# [What to produce]
Your answer must be an exact copy of the records below, minus the pictures.

Pose estimation data
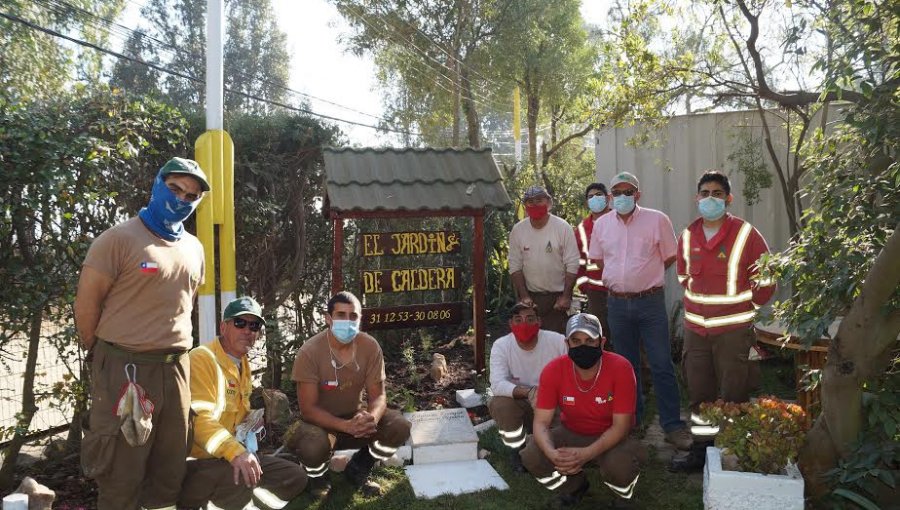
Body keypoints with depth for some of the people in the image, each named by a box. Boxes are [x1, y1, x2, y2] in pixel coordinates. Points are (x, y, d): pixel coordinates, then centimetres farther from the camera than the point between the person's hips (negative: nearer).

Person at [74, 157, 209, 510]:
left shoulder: (194, 248, 12)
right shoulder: (119, 239, -9)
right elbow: (86, 304, -7)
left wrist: (174, 350, 17)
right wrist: (105, 356, 1)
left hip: (176, 368, 6)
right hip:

# [Answer box]
Body keypoints with depth for some of the people in the image, each named by a box. Boxes are [x1, y1, x2, y2] in pixel coordinates. Points are (x, y, d): pixel coordinates, then centimetres farther from the camera than the point between the person's hips (negative: nearer).

Person at [74, 157, 209, 510]:
left shoulder: (194, 248, 12)
right shoulder: (119, 239, -9)
right elbow: (86, 304, -7)
left wrist: (174, 350, 17)
right wrist: (105, 356, 1)
left hip: (176, 368, 6)
right hip:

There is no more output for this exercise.